[Texte fourni]:
C’est un petit coup de tonnerre qui a résonné la semaine passée: une étude officielle, réalisée pendant trois ans, a mis en evidence les nombreuses infractions des entreprises aux législations européennes sur les substances chimiques toxiques. Au vu des impacts sanitaires de ces molécules sur la baisse de fertilité, ou l’augmentation du risque de cancers, entre autres maladies, on est en droit de s’interroger sur l’opportunité de la tactique choisie par les entreprises concernées.
D’après l’étude publiée par le BfR et l’Agence Allemande pour l’Environnement (disponible ICI), un tiers des 1,814 substances « à haut tonnage », fabriquées ou importées dans l’Union Européenne depuis 2010 est en infraction avec les législations européennes visant à protéger les citoyens et l’environnement de leurs conséquences néfastes. Un tiers seulement a été déclaré comme respectant la législation, le tiers restant nécessitant une analyse approfondie.
Les entreprises concernées ne négligent pas une législation anodine. C’est le règlement REACH qui n’est pas respecté, les entreprises manquant à leurs obligations de notification à l’ECHA quant aux dangers (caractère neurotoxique, mutagène, bioaccumulatif, toxique pour la reproduction, etc.) liés aux molécules utilisées. Des millions de tonnes de ces substances sont donc rentrées dans le circuit de production de biens, des peintures aux emballages, des meubles aux matériaux de construction, depuis 2010. Or, les effets de ces molécules toxiques ne sont pas anondins. L’exposition par la bouche, la peau ou les poumons augmente le risque de maladies comme le diabète, le cancer (et notamment les cancers hormono-dépendants), ainsi que les maladies neurodéveloppementales (En savoir plus).
L’étude publiée par le BfR et l’UBA constitue un acte indispensable de la part des autorités publiques dans le contrôle de la mise en œuvre de la législation. Aucune autre autorité nationale n’a réalisé ce type de recherche depuis des années. Mais malgré le niveau élevé d’infraction, aucune action visant à renforcer le respect du règlement n’est prévue à court terme. Un document de « guidance » – volontaire- sera rédigé, et un dialogue avec le secteur enclenché l’année prochaine.
Que de telles infractions soient ainsi tolérées, plus de 10 ans après l’adoption du règlement, et alors que la Commission elle-même a demandé à l’ECHA et aux Etats-Membres d’élever leurs niveaux d’exigence (notamment dans ce Staff Working Document), afin de ne pas mettre en péril plus longtemps l’atteinte des objectifs de protection de la santé et de l’environnement, laisse sans voix.
Une solution plus structurelle à ces problématiques constitue sans doute la meilleure manière de répondre aux difficultés récurrentes du Règlement à concrétiser ses promesses. Malheureusement, la rédaction de la stratégie pour un environnement non toxique, qui doit être publiée avant la fin de cette année, semble être au point mort…. Les substances chimiques toxiques semblent donc avoir encore de beaux jours à vivre dans nos produits quotidiens.

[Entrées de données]
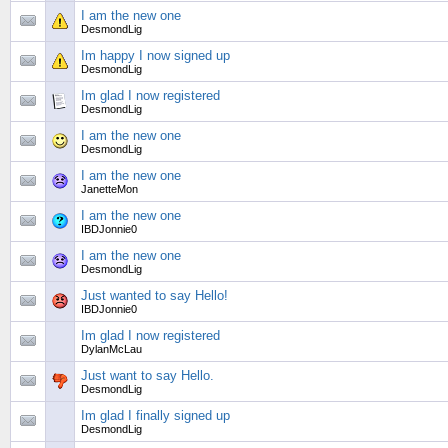
I am the new one
DesmondLig
Im happy I now signed up
DesmondLig
Im glad I now registered
DesmondLig
I am the new one
DesmondLig
I am the new one
JanetteMon
I am the new one
IBDJonnie0
I am the new one
DesmondLig
Just wanted to say Hello!
IBDJonnie0
Im glad I now registered
DylanMcLau
Just want to say Hello.
DesmondLig
Im glad I finally signed up
DesmondLig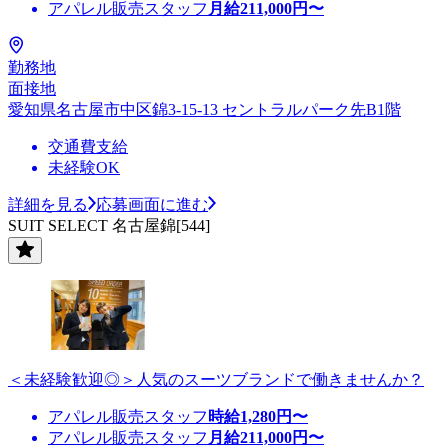
アパレル販売スタッフ
月給
211,000
円〜
勤務地
面接地
愛知県名古屋市中区錦3-15-13 セントラルパーク先B1階
交通費支給
未経験OK
詳細を見る
応募画面に進む
SUIT SELECT 名古屋錦[544]
＜未経験歓迎◎＞人気のスーツブランドで働きませんか？
アパレル販売スタッフ
時給
1,280
円〜
アパレル販売スタッフ
月給
211,000
円〜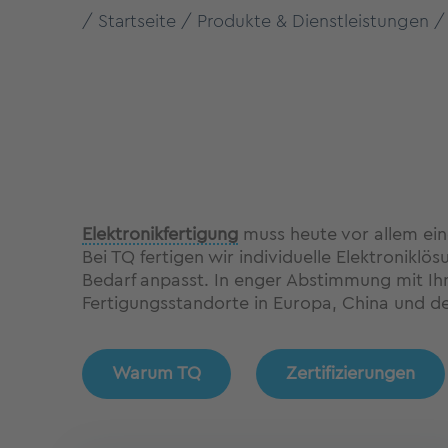
Startseite
Produkte & Dienstleistungen
Elektronikfertigung
muss heute vor allem eine
Bei TQ fertigen wir individuelle Elektronik
Bedarf anpasst. In enger Abstimmung mit Ihn
Fertigungsstandorte in Europa, China und de
Warum TQ
Zertifizierungen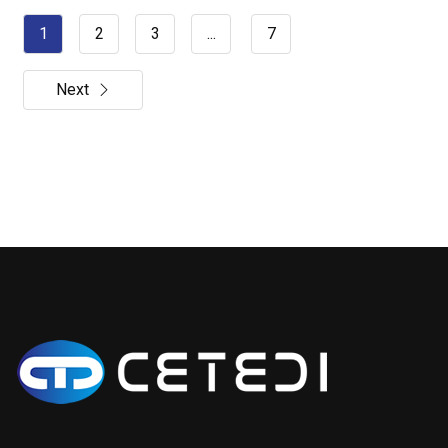
1
2
3
...
7
Next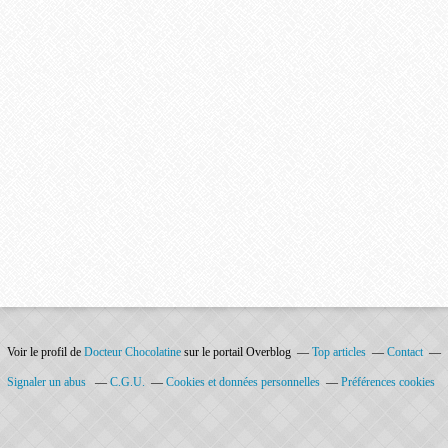
Voir le profil de
Docteur Chocolatine
sur le portail Overblog
Top articles
Contact
Signaler un abus
C.G.U.
Cookies et données personnelles
Préférences cookies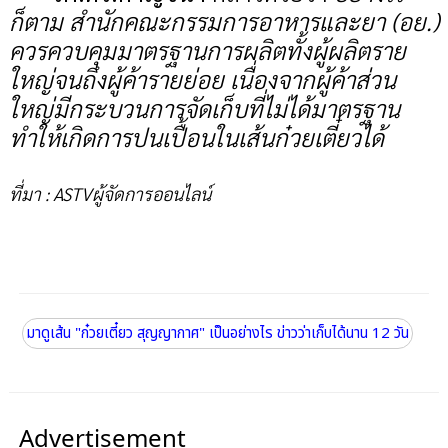
ก็ตาม สำนักคณะกรรมการอาหารและยา (อย.)
ควรควบคุมมาตรฐานการผลิตทั้งผู้ผลิตราย
ใหญ่จนถึงผู้ค้ารายย่อย เนื่องจากผู้ค้าส่วน
ใหญ่มีกระบวนการจัดเก็บที่ไม่ได้มาตรฐาน
ทำให้เกิดการปนเปื้อนในเส้นก๋วยเตี๋ยวได้
ที่มา : ASTVผู้จัดการออนไลน์
มาดูเส้น "ก๋วยเตี๋ยว สุญญากาศ" เป็นอย่างไร ข่าวว่าเก็บได้นาน 12 วัน
Advertisement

[Travail demandé]:
**A)** Énumérez les biens que le texte sur le règlement REACH cite en exemple de produits dans lesquels ces substances sont entrées depuis 2010.
**B)** D'après le texte sur le règlement REACH, quelle part des substances « à haut tonnage » est en infraction avec les législations européennes ?
**C)** Reproduisez le passage du texte sur le règlement REACH allant de « D’après l’étude publiée » à « une analyse approfondie. ».

[Réponses attendues]:
**A)** Peintures, emballages, meubles, matériaux de construction

**B)** Un tiers des 1 814 substances « à haut tonnage »

**C)**
D’après l’étude publiée par le BfR et l’Agence Allemande pour l’Environnement (disponible ICI), un tiers des 1,814 substances « à haut tonnage », fabriquées ou importées dans l’Union Européenne depuis 2010 est en infraction avec les législations européennes visant à protéger les citoyens et l’environnement de leurs conséquences néfastes. Un tiers seulement a été déclaré comme respectant la législation, le tiers restant nécessitant une analyse approfondie.